#### Task objective:
In the records below, begin at the line containing "M 382,1681 L 407,1722 L 353,1766 L 326,1726 Z" and end at the line containing "1511,848 1527,855 1544,859"; quote every line in that span exactly, including both boundary lines, and no others.

####################

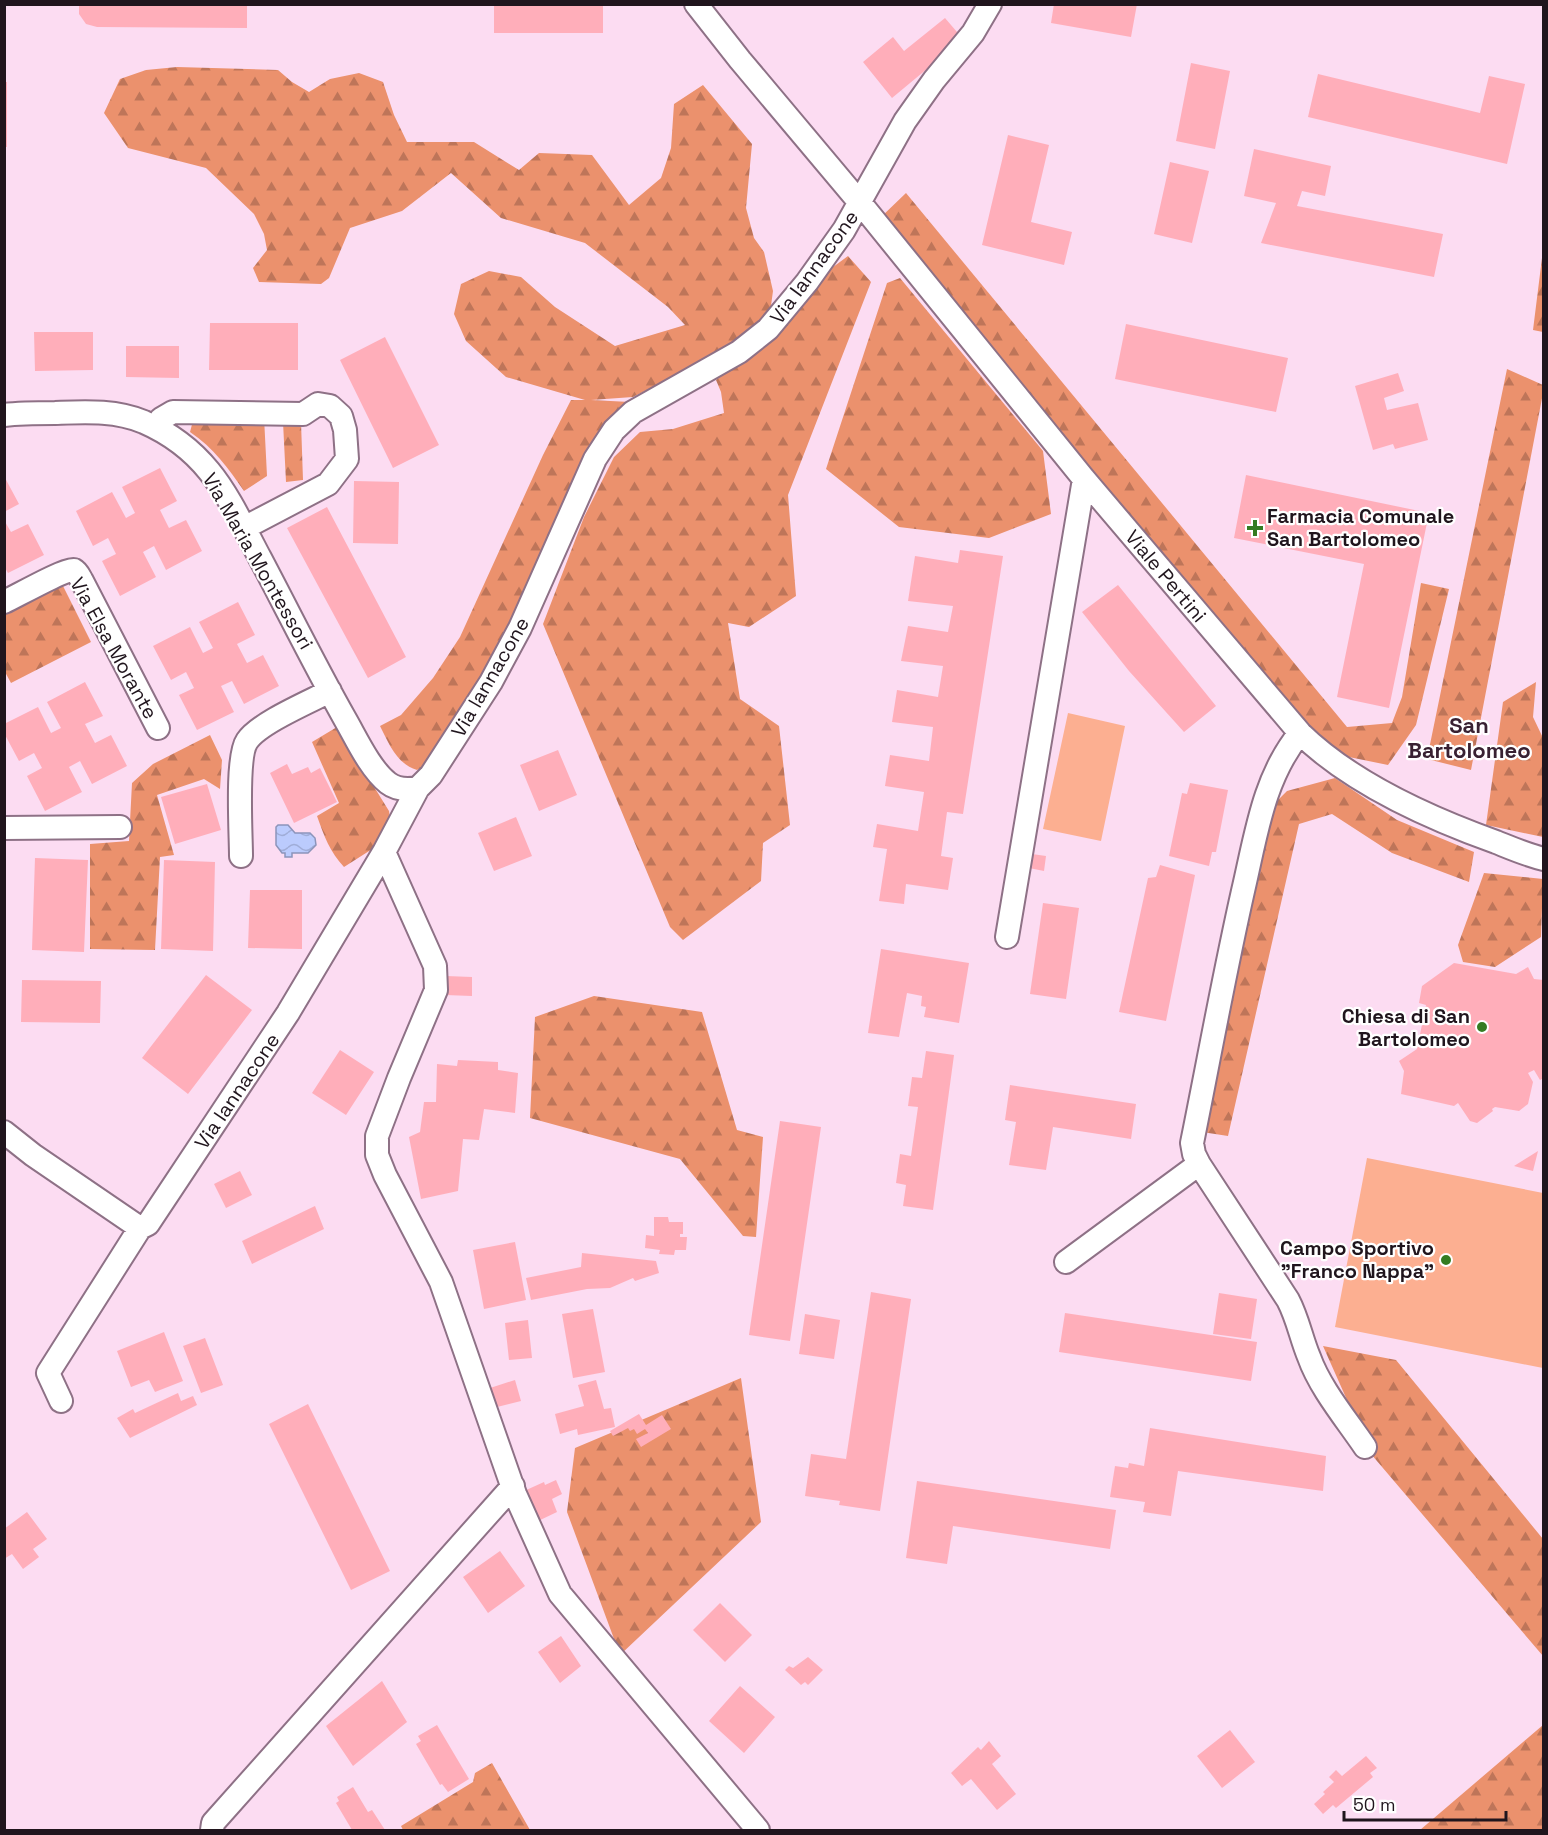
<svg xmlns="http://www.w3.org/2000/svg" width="1548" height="1835" font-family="'Space Grotesk',sans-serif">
<defs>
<pattern id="forest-firs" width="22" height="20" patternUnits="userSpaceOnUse" patternTransform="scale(1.5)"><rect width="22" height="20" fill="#eb916d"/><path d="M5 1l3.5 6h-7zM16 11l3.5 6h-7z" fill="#be7559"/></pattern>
<pattern id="water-waves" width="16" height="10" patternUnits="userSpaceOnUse" patternTransform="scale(1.5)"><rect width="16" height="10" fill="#bbcbfd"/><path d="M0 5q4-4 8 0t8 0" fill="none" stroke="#a0add8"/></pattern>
</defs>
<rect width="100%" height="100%" fill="#fcdcf2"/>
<path fill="url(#forest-firs)" d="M 177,67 L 278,70 L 292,82 L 309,92 L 330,79 L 359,73 L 383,82 L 394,115 L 407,142 L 474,142 L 519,170 L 539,153 L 592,155 L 629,205 L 661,178 L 671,148 L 674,104 L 703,85 L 752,144 L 746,208 L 754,238 L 764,252 L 773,291 L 770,313 L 727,349 L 633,397 L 591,400 L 630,402 L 525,615 L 429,764 L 417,770 C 397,764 389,744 380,726 L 401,715 L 433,678 L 460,637 L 543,455 L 571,400 L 585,400 L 506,377 L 466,341 L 454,314 L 461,284 L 489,271 L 521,277 L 555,307 L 615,346 L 685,325 L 668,307 L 585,243 L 501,218 L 451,173 L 402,211 L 350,228 L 329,278 L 321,284 L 259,282 L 253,268 L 267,250 L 264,234 L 254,214 L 206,168 L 128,148 L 104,113 L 120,79 L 146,70 Z
M 906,193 L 1347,727 L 1392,723 L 1402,697 L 1421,583 L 1449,589 L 1416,725 L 1388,765 L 1344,756 L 1295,712 L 880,218 Z
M 1543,250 L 1543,332 L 1533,330 Z
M 848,256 L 871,282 L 788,495 L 796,596 L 749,627 L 728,623 L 740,699 L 779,726 L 790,825 L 763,843 L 761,881 L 683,940 L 670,927 L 543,624 L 584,517 L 614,457 L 640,432 L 673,429 L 724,413 L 721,392 L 716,380 L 794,313 L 829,270 Z
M 900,278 L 1043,451 L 1051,514 L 989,538 L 899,527 L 826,469 L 887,283 Z
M 1507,369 L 1543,385 L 1543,393 L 1471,770 L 1427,759 Z
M 194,417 L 264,417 L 267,476 L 244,491 C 228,468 214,448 190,432 Z
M 283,422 L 301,422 L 303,480 L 286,482 Z
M 61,582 L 91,642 L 11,683 L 5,672 L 4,611 Z
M 1536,682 L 1533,717 L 1543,738 L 1543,837 L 1486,825 L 1503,702 Z
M 337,727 L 389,811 L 391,825 L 377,846 L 344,867 C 330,852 324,836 317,816 L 339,803 L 312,742 Z
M 210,735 L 222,760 L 220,789 L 204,779 L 157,795 L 174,855 L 160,857 L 155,950 L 90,949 L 90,844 L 129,841 L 132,783 L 153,764 Z
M 1335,778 L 1397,820 L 1474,852 L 1469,882 L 1392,853 L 1332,814 L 1299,824 L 1228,1136 L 1202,1132 L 1274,804 L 1287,791 Z
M 1484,873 L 1543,879 L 1541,937 L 1495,967 L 1463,962 L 1458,945 Z
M 594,996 L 702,1012 L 737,1130 L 763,1137 L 756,1237 L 743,1236 L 680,1159 L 530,1118 L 535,1017 Z
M 1323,1346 L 1396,1360 L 1543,1539 L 1543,1656 L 1371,1454 Z
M 741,1378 L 761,1522 L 620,1655 L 567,1512 L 575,1448 Z
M 1543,1725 L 1543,1830 L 1420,1830 Z
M 492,1763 L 530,1830 L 490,1830 L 489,1829 L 484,1830 L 403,1830 L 401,1826 L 473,1782 L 475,1773 Z"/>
<path fill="#fcaf91" d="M 1068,713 L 1125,726 L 1101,841 L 1043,829 Z
M 1367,1158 L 1543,1193 L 1543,1368 L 1335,1327 Z"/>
<path fill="url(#water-waves)" stroke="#8c94ba" stroke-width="1.5" d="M 278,825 L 288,825 L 295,833 L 310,833 L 315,838 L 316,845 L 308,853 L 292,853 L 292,857 L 285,857 L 285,853 L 282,853 L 276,845 L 276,827 Z"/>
<path fill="#ffaeba" d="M 79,4 L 247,4 L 247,28 L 97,27 L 86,24 L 79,14 Z
M 494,4 L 603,4 L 603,33 L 494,33 Z
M 1054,4 L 1137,4 L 1131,37 L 1051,23 Z
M 945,18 L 963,39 L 892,98 L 863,62 L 893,37 L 904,51 Z
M 1191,63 L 1230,71 L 1215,149 L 1176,141 Z
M 1318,74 L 1480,113 L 1489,76 L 1525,84 L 1507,164 L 1308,117 Z
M 4,82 L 7,82 L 7,147 L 4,147 Z
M 1008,135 L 1049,145 L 1031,222 L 1072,232 L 1064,265 L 982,245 Z
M 1254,149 L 1331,166 L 1325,196 L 1302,191 L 1297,206 L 1443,234 L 1434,277 L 1261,243 L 1276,203 L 1244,196 Z
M 1170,162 L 1209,171 L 1192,243 L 1154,234 Z
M 210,323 L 298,323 L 298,370 L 209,370 Z
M 1126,324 L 1288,358 L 1276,412 L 1115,379 Z
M 34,332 L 93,332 L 93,370 L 35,371 Z
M 385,337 L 439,445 L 393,468 L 340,360 Z
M 126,346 L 179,346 L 179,378 L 126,377 Z
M 1398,373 L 1404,391 L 1384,398 L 1387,410 L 1418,403 L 1428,440 L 1395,449 L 1393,444 L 1373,450 L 1355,386 Z
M 160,468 L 177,501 L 160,510 L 169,528 L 186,520 L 202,551 L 166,570 L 154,546 L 143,552 L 156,577 L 120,596 L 102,561 L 116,554 L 108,538 L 93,546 L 76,511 L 112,492 L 126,518 L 135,513 L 122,487 Z
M 1246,475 L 1429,513 L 1389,708 L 1337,697 L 1364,564 L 1234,538 Z
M 4,476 L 19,504 L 4,512 Z
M 354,481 L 399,482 L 398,544 L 353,543 Z
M 327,507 L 406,657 L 368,678 L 287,528 Z
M 4,520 L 11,532 L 28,524 L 44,555 L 8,573 L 4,566 Z
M 960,550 L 1003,556 L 963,814 L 947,812 L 941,856 L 953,858 L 948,890 L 906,884 L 904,904 L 879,901 L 887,849 L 873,847 L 877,824 L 918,831 L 924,792 L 885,786 L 890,755 L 929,761 L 933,727 L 892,722 L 897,690 L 938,697 L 943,666 L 901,661 L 908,626 L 948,632 L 953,606 L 908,601 L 915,556 L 958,563 Z
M 1118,585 L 1216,706 L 1184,732 L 1129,671 L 1082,612 Z
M 238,602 L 255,635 L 237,644 L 247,663 L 263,655 L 279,686 L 244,704 L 232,681 L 221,686 L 234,712 L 197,730 L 179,695 L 194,688 L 186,672 L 171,680 L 153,646 L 190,627 L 203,653 L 213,648 L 199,622 Z
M 85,682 L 103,716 L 85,724 L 95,743 L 111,735 L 127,766 L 92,784 L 80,761 L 69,767 L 82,792 L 45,811 L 27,776 L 42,768 L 34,753 L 19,761 L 4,733 L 4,724 L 38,707 L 51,733 L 61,728 L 47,702 Z
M 558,750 L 577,795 L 539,811 L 520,765 Z
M 287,764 L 292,774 L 308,767 L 311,773 L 320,768 L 337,802 L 294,823 L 270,773 Z
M 1190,783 L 1228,790 L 1216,852 L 1212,852 L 1209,866 L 1169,856 L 1182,793 L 1187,794 Z
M 207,784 L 221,830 L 175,844 L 161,797 Z
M 516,817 L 532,856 L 494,871 L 478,833 Z
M 1032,854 L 1046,856 L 1044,871 L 1029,868 Z
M 35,858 L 88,860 L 84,952 L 32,950 Z
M 164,860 L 215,862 L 213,951 L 161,949 Z
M 1160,865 L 1195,875 L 1166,1021 L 1119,1012 L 1148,878 L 1156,877 Z
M 250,890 L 302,890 L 302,949 L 248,948 Z
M 1043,903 L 1079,908 L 1066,999 L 1030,994 Z
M 881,949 L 969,963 L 959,1023 L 924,1017 L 926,1007 L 921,1006 L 922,996 L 907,993 L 899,1037 L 868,1033 Z
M 1454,963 L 1516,974 L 1528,967 L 1534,979 L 1544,980 L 1544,1078 L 1540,1080 L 1534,1070 L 1528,1073 L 1533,1082 L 1528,1104 L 1519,1111 L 1495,1107 L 1492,1109 L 1493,1111 L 1477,1123 L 1470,1121 L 1458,1103 L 1454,1106 L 1401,1094 L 1404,1071 L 1399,1061 L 1417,1049 L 1426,1005 L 1419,1003 L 1422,986 Z
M 206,975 L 252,1010 L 188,1094 L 142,1058 Z
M 446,976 L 472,977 L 472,996 L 445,995 Z
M 22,980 L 101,981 L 100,1023 L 21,1022 Z
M 340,1050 L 374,1072 L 346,1115 L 312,1093 Z
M 926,1051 L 954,1055 L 933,1210 L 903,1206 L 906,1185 L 896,1183 L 900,1154 L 911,1156 L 918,1107 L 908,1106 L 912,1077 L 922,1078 Z
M 458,1060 L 498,1062 L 498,1070 L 518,1073 L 515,1113 L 484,1109 L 479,1140 L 463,1139 L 458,1191 L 421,1199 L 409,1137 L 420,1132 L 424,1102 L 436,1102 L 437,1064 L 457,1066 Z
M 1010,1085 L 1136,1104 L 1131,1139 L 1053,1127 L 1046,1170 L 1009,1165 L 1016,1122 L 1005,1120 Z
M 780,1121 L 821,1127 L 790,1341 L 749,1335 Z
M 1538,1151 L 1533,1171 L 1514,1166 Z
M 240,1171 L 252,1195 L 226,1208 L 214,1184 Z
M 315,1206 L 324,1229 L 252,1264 L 242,1241 Z
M 654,1217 L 668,1217 L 669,1222 L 683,1222 L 683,1234 L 680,1234 L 680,1237 L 687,1237 L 686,1250 L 675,1250 L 674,1255 L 659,1254 L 660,1250 L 645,1248 L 646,1235 L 654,1236 Z
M 515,1242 L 526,1300 L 484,1309 L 473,1250 Z
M 582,1253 L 656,1261 L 659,1273 L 635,1281 L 633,1278 L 610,1288 L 587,1289 L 531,1300 L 526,1278 L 581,1267 Z
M 871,1292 L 911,1299 L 880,1511 L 839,1505 L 840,1501 L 805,1496 L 811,1454 L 846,1459 Z
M 1219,1293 L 1257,1299 L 1251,1339 L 1213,1334 Z
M 593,1309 L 605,1372 L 573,1378 L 562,1314 Z
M 1065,1313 L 1257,1342 L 1251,1381 L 1059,1352 Z
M 805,1314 L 840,1320 L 834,1359 L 799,1354 Z
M 528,1320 L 532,1358 L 509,1360 L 505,1323 Z
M 164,1332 L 183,1381 L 155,1392 L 149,1380 L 131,1387 L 117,1351 Z
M 205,1338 L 223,1385 L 201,1393 L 183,1346 Z
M 515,1380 L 521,1401 L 493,1408 L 487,1389 Z
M 596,1380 L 604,1409 L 611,1408 L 615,1427 L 578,1435 L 577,1429 L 560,1434 L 555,1414 L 584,1406 L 578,1385 Z
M 178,1393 L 181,1401 L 193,1396 L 197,1405 L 130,1438 L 117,1418 L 133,1409 L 135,1413 Z
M 308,1404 L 390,1571 L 351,1590 L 269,1424 Z
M 639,1414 L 646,1425 L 662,1415 L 671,1429 L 641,1447 L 636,1439 L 648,1433 L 645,1429 L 637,1434 L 634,1429 L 630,1431 L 628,1428 L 613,1436 L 610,1431 Z
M 1150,1428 L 1326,1456 L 1323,1491 L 1178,1471 L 1171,1516 L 1143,1512 L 1145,1502 L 1110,1497 L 1115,1466 L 1128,1468 L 1129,1463 L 1144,1466 Z
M 556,1480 L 562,1494 L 552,1499 L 557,1512 L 536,1522 L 524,1491 L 544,1482 L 545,1485 Z
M 917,1481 L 1116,1510 L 1110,1549 L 953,1526 L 947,1564 L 906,1558 Z
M 27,1512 L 47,1539 L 33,1549 L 39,1557 L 23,1569 L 12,1554 L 4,1559 L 4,1529 Z
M 500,1551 L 525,1586 L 488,1613 L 463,1577 Z
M 720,1603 L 752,1635 L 725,1662 L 693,1630 Z
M 561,1636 L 581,1666 L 560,1683 L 538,1652 Z
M 808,1657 L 823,1670 L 808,1685 L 805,1682 L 801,1685 L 785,1670 L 789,1666 L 793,1668 Z
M 382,1681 L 407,1722 L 353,1766 L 326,1726 Z
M 740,1686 L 775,1717 L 744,1753 L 709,1721 Z
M 437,1725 L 469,1779 L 448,1792 L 442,1784 L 440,1785 L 416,1744 L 421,1741 L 418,1736 Z
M 1230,1730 L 1255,1762 L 1222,1788 L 1197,1756 Z
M 989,1741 L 1001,1756 L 992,1764 L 1016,1794 L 997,1810 L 971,1779 L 962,1786 L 951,1773 L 978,1747 L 981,1750 Z
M 1366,1756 L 1377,1768 L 1370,1773 L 1373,1777 L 1336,1808 L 1333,1805 L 1323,1814 L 1314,1804 L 1325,1794 L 1323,1792 L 1334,1782 L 1329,1777 L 1336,1770 L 1342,1776 Z
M 353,1787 L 368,1812 L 372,1810 L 385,1830 L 352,1830 L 336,1803 L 339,1801 L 337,1797 Z"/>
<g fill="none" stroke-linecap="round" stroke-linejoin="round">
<defs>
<path id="street" d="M 696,4 L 740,60 L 866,210 L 1084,479 L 1300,733 C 1351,783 1429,818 1496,842 C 1511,848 1527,855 1544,859
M 4,415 C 21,413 38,413 55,413 C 85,412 115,410 144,422 C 169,433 192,450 209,471 C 229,495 245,530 260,558 C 288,611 315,666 345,719 C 356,738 370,769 388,783 C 397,790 407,790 418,788
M 157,428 L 161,419 L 173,412 L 303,414 L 318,404 L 330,406 L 341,416 L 345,430 L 347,459 L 328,484 L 244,528
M 4,602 C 15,597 66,568 74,570 C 78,572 80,578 82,581 L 158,728
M 1300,733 C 1263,778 1256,836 1243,891 C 1224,975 1209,1059 1192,1143 L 1194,1154 L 1199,1164 L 1288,1300 C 1298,1319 1301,1338 1309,1357 C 1320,1388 1346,1419 1365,1447
M 4,828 L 120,827
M 384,852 L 435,966 L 436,990 L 399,1078 L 377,1136 L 377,1155 L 385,1175 L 441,1282 L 515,1494 L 560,1594 L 758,1830
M 241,856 C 241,834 236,757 247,741 C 259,723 309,702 330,691
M 1007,937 L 1084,479
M 4,1132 L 33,1155 L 140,1228
M 1066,1262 L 1199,1164
M 61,1401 L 48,1373 L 140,1228 L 148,1224 L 288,1013 L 384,852 L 418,788 L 431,775 L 491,682 L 520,628 L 595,459 L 614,430 L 633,412 L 739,352 L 768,329 L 807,282 L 844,230 L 905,121 L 934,80 L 973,33 L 990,4
M 212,1830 L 213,1823 L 513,1486"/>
</defs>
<use href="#street" stroke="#8e7186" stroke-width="26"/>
<use href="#street" stroke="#fff" stroke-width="22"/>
</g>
<g fill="#347c22" stroke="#fff" stroke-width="2">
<path d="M1252 519h6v6h6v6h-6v6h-6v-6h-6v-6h6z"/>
<circle cx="1482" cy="1027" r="6"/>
<circle cx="1446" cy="1260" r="6"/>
</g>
<g text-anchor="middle" stroke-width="4.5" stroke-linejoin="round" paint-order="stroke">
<g font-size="20" fill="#20151d" stroke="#fff">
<text transform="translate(814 267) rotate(-54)" y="7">Via Iannacone</text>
<text transform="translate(258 561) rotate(60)" y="7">Via Maria Montessori</text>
<text transform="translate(1166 576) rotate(50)" y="7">Viale Pertini</text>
<text transform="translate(114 648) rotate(61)" y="7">Via Elsa Morante</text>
<text transform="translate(490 677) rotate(-60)" y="7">Via Iannacone</text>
<text transform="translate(237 1091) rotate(-56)" y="7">Via Iannacone</text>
</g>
<g font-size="20" font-weight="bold" fill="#20151d" stroke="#fff" text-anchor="end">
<text x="1267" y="523" text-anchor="start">Farmacia Comunale<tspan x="1267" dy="23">San Bartolomeo</tspan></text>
<text x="1470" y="1023">Chiesa di San<tspan x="1470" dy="23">Bartolomeo</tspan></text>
<text x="1434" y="1255">Campo Sportivo<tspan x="1434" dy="23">"Franco Nappa"</tspan></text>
</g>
<g font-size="22" font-weight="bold" fill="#392132" stroke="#fff">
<text x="1469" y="733">San<tspan x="1469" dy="25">Bartolomeo</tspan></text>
</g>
</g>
<rect width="1548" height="1835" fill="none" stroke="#20151d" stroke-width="12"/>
<path d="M1344 1811v9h162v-9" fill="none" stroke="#20151d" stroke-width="3"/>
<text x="1353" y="1811" font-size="18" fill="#20151d" stroke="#ffffff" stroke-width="4.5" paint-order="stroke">50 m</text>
</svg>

####################

#### Solution:
M 382,1681 L 407,1722 L 353,1766 L 326,1726 Z
M 740,1686 L 775,1717 L 744,1753 L 709,1721 Z
M 437,1725 L 469,1779 L 448,1792 L 442,1784 L 440,1785 L 416,1744 L 421,1741 L 418,1736 Z
M 1230,1730 L 1255,1762 L 1222,1788 L 1197,1756 Z
M 989,1741 L 1001,1756 L 992,1764 L 1016,1794 L 997,1810 L 971,1779 L 962,1786 L 951,1773 L 978,1747 L 981,1750 Z
M 1366,1756 L 1377,1768 L 1370,1773 L 1373,1777 L 1336,1808 L 1333,1805 L 1323,1814 L 1314,1804 L 1325,1794 L 1323,1792 L 1334,1782 L 1329,1777 L 1336,1770 L 1342,1776 Z
M 353,1787 L 368,1812 L 372,1810 L 385,1830 L 352,1830 L 336,1803 L 339,1801 L 337,1797 Z"/>
<g fill="none" stroke-linecap="round" stroke-linejoin="round">
<defs>
<path id="street" d="M 696,4 L 740,60 L 866,210 L 1084,479 L 1300,733 C 1351,783 1429,818 1496,842 C 1511,848 1527,855 1544,859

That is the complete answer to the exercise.